## Start
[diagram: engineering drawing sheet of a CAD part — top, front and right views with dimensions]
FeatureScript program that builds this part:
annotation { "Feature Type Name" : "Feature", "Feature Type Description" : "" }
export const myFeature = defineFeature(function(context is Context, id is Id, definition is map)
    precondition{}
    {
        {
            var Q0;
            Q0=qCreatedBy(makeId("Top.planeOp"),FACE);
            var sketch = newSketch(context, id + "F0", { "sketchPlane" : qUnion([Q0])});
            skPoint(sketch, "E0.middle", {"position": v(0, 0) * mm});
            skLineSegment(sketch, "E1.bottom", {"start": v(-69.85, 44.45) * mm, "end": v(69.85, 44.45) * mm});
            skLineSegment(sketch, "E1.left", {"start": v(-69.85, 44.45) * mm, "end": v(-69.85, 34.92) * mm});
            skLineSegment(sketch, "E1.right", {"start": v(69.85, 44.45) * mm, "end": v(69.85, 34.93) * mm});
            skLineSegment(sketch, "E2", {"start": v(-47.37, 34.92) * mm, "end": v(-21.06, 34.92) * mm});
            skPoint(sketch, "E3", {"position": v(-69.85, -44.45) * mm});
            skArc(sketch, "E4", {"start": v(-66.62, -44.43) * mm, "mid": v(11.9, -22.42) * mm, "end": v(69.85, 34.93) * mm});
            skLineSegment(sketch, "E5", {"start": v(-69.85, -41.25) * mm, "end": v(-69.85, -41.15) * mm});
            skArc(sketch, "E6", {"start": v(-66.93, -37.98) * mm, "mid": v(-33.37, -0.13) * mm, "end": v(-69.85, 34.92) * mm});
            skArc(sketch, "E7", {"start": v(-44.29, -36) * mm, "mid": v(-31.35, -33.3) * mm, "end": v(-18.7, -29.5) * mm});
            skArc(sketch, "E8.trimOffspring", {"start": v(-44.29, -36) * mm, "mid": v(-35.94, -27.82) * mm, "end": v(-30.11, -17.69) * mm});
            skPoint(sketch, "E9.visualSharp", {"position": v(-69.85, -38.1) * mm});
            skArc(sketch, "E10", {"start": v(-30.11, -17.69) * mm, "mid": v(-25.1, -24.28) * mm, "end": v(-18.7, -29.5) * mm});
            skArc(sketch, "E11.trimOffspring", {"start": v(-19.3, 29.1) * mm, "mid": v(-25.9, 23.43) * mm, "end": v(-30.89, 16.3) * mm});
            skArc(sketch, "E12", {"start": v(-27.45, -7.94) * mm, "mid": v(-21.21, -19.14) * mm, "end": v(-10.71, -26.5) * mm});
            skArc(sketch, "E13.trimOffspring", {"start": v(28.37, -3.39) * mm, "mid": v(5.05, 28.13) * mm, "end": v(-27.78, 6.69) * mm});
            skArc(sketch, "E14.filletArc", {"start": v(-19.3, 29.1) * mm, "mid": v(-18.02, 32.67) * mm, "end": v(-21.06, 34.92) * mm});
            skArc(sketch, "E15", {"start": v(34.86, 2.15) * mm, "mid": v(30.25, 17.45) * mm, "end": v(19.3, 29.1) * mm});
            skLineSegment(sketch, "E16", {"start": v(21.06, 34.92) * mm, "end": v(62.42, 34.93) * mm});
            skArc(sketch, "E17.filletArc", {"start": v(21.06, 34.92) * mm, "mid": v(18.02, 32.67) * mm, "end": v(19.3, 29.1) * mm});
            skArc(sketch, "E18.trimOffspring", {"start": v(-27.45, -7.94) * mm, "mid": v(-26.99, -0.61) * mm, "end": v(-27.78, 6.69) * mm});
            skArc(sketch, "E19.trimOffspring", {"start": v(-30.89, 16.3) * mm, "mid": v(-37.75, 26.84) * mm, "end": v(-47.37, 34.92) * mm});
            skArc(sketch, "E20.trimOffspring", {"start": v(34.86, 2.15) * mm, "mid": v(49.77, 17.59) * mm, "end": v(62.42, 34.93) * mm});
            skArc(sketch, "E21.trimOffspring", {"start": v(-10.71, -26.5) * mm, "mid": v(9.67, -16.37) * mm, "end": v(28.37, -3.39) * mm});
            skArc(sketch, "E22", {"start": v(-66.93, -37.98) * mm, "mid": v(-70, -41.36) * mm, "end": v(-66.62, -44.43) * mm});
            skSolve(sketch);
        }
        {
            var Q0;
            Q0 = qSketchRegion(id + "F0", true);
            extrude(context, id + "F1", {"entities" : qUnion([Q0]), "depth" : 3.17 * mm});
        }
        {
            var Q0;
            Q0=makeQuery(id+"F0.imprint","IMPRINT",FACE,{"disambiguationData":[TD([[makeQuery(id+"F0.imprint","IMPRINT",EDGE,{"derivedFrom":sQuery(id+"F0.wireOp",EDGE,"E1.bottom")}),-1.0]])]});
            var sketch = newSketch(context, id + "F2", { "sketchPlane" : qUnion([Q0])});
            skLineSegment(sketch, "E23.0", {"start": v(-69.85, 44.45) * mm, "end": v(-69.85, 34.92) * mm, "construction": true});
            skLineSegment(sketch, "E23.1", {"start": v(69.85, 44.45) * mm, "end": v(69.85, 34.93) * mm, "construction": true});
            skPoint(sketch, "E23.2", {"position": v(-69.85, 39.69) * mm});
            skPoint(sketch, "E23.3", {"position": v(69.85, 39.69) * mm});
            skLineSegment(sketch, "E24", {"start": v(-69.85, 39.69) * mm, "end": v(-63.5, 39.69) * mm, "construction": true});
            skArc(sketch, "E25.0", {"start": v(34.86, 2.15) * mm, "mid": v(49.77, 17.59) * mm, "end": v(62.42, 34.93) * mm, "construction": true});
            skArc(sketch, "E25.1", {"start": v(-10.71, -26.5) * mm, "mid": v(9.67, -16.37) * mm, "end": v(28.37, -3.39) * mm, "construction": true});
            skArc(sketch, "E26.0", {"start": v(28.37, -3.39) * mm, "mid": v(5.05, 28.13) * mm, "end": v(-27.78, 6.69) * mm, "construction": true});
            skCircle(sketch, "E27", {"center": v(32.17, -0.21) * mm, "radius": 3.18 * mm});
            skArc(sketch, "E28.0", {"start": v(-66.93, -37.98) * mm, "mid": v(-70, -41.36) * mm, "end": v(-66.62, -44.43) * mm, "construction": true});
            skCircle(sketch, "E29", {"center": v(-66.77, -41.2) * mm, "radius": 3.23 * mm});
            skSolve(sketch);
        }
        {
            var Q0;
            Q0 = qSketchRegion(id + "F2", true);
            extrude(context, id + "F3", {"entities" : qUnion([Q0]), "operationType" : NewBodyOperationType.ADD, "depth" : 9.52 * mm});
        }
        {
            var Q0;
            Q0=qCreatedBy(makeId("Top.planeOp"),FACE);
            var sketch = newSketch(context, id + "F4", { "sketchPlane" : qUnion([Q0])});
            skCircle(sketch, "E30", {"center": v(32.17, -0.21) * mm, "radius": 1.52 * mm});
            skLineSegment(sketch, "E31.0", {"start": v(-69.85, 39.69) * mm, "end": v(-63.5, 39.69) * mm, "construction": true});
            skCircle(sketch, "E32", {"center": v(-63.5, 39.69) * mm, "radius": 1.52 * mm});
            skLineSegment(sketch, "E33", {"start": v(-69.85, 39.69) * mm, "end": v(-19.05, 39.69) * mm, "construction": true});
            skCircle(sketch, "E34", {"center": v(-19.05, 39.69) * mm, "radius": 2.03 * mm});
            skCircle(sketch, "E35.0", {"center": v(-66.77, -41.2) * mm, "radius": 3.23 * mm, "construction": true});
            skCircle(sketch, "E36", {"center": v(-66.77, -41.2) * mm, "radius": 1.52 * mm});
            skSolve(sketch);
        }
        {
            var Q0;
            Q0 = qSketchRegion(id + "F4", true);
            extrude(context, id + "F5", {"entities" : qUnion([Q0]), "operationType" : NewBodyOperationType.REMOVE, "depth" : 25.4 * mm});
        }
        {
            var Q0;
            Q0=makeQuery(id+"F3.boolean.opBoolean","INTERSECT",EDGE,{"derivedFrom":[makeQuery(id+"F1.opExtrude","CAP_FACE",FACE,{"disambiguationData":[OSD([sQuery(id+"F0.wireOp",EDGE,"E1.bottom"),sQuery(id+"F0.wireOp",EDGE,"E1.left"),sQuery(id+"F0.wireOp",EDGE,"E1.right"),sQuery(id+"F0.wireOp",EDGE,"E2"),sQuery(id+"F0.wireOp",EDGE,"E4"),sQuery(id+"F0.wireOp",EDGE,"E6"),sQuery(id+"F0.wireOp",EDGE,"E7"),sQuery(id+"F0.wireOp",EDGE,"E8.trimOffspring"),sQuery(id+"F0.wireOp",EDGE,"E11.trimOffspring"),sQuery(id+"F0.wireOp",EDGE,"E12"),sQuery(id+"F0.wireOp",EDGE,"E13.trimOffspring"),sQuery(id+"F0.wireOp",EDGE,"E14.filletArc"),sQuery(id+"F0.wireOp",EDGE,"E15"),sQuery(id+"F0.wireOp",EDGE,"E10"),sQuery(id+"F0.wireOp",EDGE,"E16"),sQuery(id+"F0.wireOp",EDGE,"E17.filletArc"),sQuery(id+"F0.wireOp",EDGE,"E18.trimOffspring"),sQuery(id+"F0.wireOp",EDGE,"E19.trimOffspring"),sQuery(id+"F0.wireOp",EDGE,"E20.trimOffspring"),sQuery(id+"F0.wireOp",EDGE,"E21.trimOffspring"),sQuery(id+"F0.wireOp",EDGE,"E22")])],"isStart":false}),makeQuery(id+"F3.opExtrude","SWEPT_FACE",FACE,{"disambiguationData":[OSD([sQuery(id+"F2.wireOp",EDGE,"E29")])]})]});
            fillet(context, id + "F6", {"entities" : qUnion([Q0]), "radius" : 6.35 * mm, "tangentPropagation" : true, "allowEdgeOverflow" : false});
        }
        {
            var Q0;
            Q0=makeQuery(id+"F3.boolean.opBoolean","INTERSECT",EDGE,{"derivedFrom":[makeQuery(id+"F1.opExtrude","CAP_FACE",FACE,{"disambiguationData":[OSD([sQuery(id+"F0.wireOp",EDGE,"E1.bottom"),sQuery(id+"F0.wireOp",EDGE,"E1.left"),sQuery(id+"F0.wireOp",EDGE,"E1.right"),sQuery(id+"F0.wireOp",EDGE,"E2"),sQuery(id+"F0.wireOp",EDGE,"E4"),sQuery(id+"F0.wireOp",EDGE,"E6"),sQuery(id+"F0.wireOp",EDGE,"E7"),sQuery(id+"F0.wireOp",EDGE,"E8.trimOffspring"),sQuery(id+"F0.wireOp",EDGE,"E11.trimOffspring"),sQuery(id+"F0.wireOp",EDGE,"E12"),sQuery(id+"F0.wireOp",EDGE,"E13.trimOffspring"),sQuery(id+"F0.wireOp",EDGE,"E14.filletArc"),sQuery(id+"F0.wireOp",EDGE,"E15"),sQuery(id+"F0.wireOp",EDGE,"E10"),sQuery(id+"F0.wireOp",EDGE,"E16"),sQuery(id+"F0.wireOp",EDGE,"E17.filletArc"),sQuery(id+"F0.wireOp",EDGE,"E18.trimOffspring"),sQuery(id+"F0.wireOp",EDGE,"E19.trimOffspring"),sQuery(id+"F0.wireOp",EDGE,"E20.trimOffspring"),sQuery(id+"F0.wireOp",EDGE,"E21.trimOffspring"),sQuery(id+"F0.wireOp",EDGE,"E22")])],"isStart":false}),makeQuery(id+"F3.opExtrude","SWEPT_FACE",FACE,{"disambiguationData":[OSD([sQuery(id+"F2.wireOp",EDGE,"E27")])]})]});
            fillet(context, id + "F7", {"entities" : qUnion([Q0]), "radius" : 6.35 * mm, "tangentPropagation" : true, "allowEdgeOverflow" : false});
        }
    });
## End
Reproduce everything from the start of the records down to the line containing "v(-69.85, -44.45) *", with both ends included.

▶ **Exercise response**:
[diagram: engineering drawing sheet of a CAD part — top, front and right views with dimensions]
FeatureScript program that builds this part:
annotation { "Feature Type Name" : "Feature", "Feature Type Description" : "" }
export const myFeature = defineFeature(function(context is Context, id is Id, definition is map)
    precondition{}
    {
        {
            var Q0;
            Q0=qCreatedBy(makeId("Top.planeOp"),FACE);
            var sketch = newSketch(context, id + "F0", { "sketchPlane" : qUnion([Q0])});
            skPoint(sketch, "E0.middle", {"position": v(0, 0) * mm});
            skLineSegment(sketch, "E1.bottom", {"start": v(-69.85, 44.45) * mm, "end": v(69.85, 44.45) * mm});
            skLineSegment(sketch, "E1.left", {"start": v(-69.85, 44.45) * mm, "end": v(-69.85, 34.92) * mm});
            skLineSegment(sketch, "E1.right", {"start": v(69.85, 44.45) * mm, "end": v(69.85, 34.93) * mm});
            skLineSegment(sketch, "E2", {"start": v(-47.37, 34.92) * mm, "end": v(-21.06, 34.92) * mm});
            skPoint(sketch, "E3", {"position": v(-69.85, -44.45) * mm});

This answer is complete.